Sorkin’s Script to do the Talking

Molly’s Game will obviously focus on more than poker. Indeed, there’s the fact Bloom was something of a femme fatale but there’s no doubt Sorkin will place a lot of emphasis on this aspect of the story.

Indeed, if you cast your mind back to The Social Network you’ll remember that a large part of the script focused on the tension between Mark Zuckerberg and his former business partner, Eduardo Saverin.

In fact, for those who know poker, the interactions between Zuckerberg and Saverin become more fraught as their working relationship deteriorates and one side is constantly trying to get the upper hand over the other.

Sorkin’s dialogue (like the exchange below) in The Social Network is a testament to his ability to highlight emotional interactions between characters:

Eduardo Saverin: 25 minutes late!

Mark Zuckerberg: He founded Napster when he was 19, he can be late.

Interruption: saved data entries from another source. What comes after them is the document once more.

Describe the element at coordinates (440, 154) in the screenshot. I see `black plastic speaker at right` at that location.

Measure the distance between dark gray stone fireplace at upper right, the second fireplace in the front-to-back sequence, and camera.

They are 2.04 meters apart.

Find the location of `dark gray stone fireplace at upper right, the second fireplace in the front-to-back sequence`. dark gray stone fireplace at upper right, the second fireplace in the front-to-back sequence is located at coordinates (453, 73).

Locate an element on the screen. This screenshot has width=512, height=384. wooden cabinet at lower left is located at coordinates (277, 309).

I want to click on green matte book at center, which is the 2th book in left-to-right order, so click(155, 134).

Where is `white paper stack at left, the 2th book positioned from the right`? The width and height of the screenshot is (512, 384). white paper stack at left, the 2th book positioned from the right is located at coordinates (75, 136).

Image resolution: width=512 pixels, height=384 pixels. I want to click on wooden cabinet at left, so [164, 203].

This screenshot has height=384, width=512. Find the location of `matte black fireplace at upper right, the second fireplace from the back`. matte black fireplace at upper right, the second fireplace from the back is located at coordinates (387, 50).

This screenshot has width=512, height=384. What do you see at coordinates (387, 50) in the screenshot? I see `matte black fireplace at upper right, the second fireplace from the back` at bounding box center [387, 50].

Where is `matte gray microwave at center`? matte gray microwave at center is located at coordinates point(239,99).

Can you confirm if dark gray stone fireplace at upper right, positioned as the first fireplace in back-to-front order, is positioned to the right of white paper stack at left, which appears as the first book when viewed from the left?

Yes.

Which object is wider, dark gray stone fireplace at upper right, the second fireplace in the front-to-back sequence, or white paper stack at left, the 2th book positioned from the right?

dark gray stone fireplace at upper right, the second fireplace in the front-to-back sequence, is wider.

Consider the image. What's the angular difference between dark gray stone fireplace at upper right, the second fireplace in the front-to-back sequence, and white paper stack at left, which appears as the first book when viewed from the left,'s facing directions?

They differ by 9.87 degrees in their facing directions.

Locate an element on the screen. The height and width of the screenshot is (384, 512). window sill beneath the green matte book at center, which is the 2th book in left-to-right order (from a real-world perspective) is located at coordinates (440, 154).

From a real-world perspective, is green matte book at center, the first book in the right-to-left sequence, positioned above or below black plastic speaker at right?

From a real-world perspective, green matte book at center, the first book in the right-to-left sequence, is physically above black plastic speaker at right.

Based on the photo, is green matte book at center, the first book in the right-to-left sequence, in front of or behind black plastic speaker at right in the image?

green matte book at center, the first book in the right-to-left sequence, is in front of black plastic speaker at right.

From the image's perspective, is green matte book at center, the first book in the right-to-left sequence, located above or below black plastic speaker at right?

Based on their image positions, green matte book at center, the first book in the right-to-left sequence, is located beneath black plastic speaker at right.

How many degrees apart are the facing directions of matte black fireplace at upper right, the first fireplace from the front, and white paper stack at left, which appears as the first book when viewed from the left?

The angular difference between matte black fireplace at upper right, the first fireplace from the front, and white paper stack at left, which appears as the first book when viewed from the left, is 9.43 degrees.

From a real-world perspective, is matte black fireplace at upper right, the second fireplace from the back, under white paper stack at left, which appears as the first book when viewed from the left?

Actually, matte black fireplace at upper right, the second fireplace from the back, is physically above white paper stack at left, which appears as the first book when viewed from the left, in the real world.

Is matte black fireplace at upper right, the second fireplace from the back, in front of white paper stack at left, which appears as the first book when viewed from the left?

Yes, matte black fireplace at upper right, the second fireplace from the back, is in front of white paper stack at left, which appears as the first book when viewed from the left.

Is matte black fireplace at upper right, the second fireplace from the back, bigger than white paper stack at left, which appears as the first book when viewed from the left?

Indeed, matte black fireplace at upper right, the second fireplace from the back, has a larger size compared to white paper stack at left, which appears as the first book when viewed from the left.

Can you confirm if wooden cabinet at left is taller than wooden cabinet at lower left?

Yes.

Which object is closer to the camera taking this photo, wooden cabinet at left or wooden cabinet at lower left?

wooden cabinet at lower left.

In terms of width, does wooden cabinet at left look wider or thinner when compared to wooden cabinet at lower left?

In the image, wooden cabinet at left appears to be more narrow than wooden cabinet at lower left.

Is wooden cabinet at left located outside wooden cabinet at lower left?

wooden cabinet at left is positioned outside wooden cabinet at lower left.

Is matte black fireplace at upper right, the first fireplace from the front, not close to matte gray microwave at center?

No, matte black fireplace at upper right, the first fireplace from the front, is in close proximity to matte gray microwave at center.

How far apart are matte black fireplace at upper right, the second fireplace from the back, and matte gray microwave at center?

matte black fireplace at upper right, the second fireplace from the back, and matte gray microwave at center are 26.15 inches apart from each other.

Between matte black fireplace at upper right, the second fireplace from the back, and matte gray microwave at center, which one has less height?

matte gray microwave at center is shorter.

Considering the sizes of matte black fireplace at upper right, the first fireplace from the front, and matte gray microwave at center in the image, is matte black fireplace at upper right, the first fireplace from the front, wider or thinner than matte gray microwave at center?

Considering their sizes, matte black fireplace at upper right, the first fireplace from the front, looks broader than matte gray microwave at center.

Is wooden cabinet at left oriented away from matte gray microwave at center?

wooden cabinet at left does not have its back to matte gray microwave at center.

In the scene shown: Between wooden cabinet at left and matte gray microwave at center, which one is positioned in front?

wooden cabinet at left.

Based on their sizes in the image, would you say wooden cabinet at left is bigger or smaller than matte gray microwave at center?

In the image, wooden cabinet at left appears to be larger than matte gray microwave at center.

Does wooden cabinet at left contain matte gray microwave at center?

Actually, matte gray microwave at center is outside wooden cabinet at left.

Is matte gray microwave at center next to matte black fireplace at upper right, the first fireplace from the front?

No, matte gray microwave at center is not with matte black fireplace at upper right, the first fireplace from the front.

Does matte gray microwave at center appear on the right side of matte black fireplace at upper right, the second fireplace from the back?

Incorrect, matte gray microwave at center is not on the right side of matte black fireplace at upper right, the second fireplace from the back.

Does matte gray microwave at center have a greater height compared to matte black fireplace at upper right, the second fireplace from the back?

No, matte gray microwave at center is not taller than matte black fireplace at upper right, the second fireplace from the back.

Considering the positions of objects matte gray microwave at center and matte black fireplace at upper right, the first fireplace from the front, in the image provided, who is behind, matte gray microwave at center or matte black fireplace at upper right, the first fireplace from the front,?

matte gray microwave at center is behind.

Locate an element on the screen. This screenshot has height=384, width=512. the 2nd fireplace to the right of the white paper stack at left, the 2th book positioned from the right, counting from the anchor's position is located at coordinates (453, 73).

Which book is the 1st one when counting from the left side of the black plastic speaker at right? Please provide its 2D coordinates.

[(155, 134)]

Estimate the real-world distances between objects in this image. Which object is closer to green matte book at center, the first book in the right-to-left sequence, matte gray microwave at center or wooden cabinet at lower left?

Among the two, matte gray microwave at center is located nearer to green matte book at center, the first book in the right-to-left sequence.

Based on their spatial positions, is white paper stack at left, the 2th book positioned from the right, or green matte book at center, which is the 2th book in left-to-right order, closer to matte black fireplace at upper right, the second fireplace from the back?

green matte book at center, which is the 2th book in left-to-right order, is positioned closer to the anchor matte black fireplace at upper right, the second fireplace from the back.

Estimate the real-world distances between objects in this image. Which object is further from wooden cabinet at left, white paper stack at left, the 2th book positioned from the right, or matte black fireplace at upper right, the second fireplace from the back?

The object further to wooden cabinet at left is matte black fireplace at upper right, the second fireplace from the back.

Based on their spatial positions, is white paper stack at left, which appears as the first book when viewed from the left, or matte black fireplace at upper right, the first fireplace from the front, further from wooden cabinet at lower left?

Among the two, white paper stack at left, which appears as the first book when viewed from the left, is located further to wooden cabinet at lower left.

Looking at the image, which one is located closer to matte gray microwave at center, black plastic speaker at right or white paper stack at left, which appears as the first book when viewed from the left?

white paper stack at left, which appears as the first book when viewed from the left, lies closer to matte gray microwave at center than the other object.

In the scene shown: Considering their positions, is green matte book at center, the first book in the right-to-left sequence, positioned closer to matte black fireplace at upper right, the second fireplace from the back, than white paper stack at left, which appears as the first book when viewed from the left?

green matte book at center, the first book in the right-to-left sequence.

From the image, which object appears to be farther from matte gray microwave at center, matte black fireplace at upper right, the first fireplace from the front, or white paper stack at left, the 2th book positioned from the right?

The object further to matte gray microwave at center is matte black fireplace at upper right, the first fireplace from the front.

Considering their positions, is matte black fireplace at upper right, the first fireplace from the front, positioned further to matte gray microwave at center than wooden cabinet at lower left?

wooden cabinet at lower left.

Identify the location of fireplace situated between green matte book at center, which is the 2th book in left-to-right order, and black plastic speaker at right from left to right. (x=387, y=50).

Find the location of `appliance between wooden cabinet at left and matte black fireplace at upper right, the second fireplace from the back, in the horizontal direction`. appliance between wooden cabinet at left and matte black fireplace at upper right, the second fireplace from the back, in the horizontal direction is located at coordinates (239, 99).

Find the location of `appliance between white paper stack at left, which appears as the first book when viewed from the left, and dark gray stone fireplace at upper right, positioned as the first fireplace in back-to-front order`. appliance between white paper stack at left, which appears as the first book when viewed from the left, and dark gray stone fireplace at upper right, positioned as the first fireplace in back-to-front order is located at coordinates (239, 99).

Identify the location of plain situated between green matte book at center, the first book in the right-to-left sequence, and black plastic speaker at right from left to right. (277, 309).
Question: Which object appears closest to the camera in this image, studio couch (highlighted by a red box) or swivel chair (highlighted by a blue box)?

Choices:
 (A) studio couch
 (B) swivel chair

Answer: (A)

Eduardo Saverin: He’s not a god.

Mark Zuckerberg: Then what is he?

Eduardo Saverin: He’s 25 minutes late.

This is something he’ll no doubt use to his advantage in Molly’s Game as it will be the subtle comments and quips that not only define the poker scenes but also the film as a whole. Poker is a game full of emotions, especially when there’s real money involved. That’s why Molly’s Game could be a surprise hit when it’s eventually released.